Her entire body had gone rigid, every muscle coiled tight with rage. "What the hell are you saying?"
"I'm saying that even if you end up on the streets—even if you're sleeping under bridges and begging for change—she'll still come after you. She'll make damn sure you die alone, with no one left who gives a shit, with nothing and no one to your name." I let that image sink its hooks into her brain. "Because that's her actual goal here. Not just to defeat you. To completely and utterly erase you from existence."
Vanessa went very still. The kind of still that comes right before an explosion.
Her breathing changed first—rapid and shallow, like she'd just surfaced from deep water. Then her hands, which had been trembling with humiliation moments ago, slowly curled into fists. The shame in her eyes burned away, replaced by something colder.
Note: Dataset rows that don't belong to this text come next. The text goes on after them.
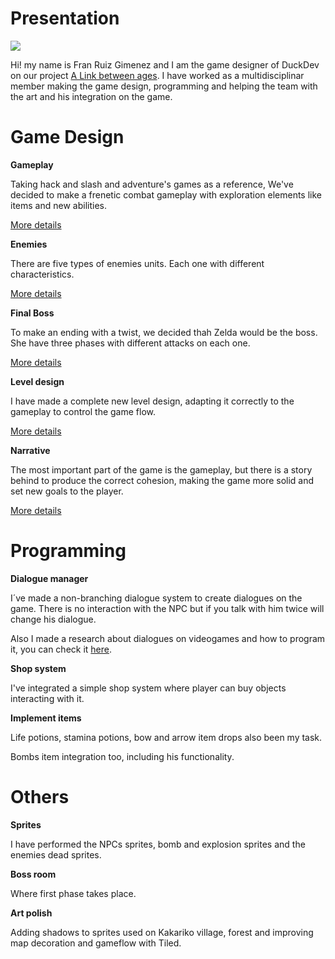 # Presentation

![](https://i.gyazo.com/b0439b796e7738e34f68875681d00615.png)

Hi! my name is Fran Ruiz Gimenez and I am the game designer of DuckDev on our project [A Link between ages](https://github.com/carcasanchez/ALinkBetweenAges/wiki).
I have worked as a multidisciplinar member making the game design, programming and helping the team with the art and his integration on the game.

# Game Design
 **Gameplay**  

Taking hack and slash and adventure's games as a reference, We've decided to make a frenetic combat gameplay with exploration elements like items and new abilities.

[More details](https://github.com/carcasanchez/ALinkBetweenAges/wiki/Items)

 **Enemies**  

There are five types of enemies units. Each one with different characteristics.

[More details](https://github.com/carcasanchez/ALinkBetweenAges/wiki/Enemies)

 **Final Boss**  

To make an ending with a twist, we decided thah Zelda would be the boss.
She have three phases with different attacks on each one.

[More details](https://github.com/carcasanchez/ALinkBetweenAges/wiki/Final-Boss)

 **Level design**  

I have made a complete new level design, adapting it correctly to the gameplay to control the game flow.

[More details](https://github.com/carcasanchez/ALinkBetweenAges/wiki/Level-design)

 **Narrative**  

The most important part of the game is the gameplay, but there is a story behind to produce the correct cohesion, making the game more solid and set new goals to the player.

[More details](https://github.com/carcasanchez/ALinkBetweenAges/wiki)


# Programming
 **Dialogue manager**  

I´ve made a non-branching dialogue system to create dialogues on the game. There is no interaction with the NPC but if you talk with him twice will change his dialogue.

Also I made a research about dialogues on videogames and how to program it, you can check it [here](https://botttos.github.io/DialogueManagerForVideoGames/).

 **Shop system**  

I've integrated a simple shop system where player can buy objects interacting with it.

 **Implement items**  

Life potions, stamina potions, bow and arrow item drops also been my task.

Bombs item integration too, including his functionality.

# Others
 **Sprites** 

I have performed the NPCs sprites, bomb and explosion sprites and the enemies dead sprites.

 **Boss room**  

Where first phase takes place.


 **Art polish**  

 Adding shadows to sprites used on Kakariko village, forest and improving map decoration and gameflow with Tiled.
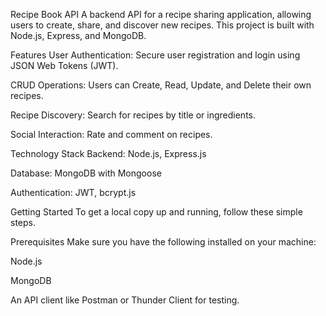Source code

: Recipe Book API
A backend API for a recipe sharing application, allowing users to create, share, and discover new recipes. This project is built with Node.js, Express, and MongoDB.

Features
User Authentication: Secure user registration and login using JSON Web Tokens (JWT).

CRUD Operations: Users can Create, Read, Update, and Delete their own recipes.

Recipe Discovery: Search for recipes by title or ingredients.

Social Interaction: Rate and comment on recipes.

Technology Stack
Backend: Node.js, Express.js

Database: MongoDB with Mongoose

Authentication: JWT, bcrypt.js

Getting Started
To get a local copy up and running, follow these simple steps.

Prerequisites
Make sure you have the following installed on your machine:

Node.js

MongoDB

An API client like Postman or Thunder Client for testing.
Sharper.
"That bitch." The words came out quiet. Too quiet.
I shrugged, deliberately casual. "Face it, Vanessa. You can't beat her. Cut your losses. Leave New York. Maybe try Miami. I hear the weather's nice."
Her head snapped up. "What did you just say?"
"I said run." I smiled, letting the condescension drip from every syllable. "Tuck your tail between your legs and get the hell out while you still can. It's what smart people do when they're outmatched."
Something detonated behind her eyes.
"That bitch." Louder now, and I could hear the shift—from victim to something far more dangerous. Her nails dug into my arm, hard enough to hurt through the jacket. "I told myself—" She stopped, swallowed hard, started again. "I swore—even if I burn, she burns with me."
She looked up at me then, and whatever I saw in her eyes made my pulse kick up a notch. Not fear. Not desperation anymore.
Pure, calculated fury.
"Felix." My name came out like a prayer and a threat all at once. "One more time. Help me one more time."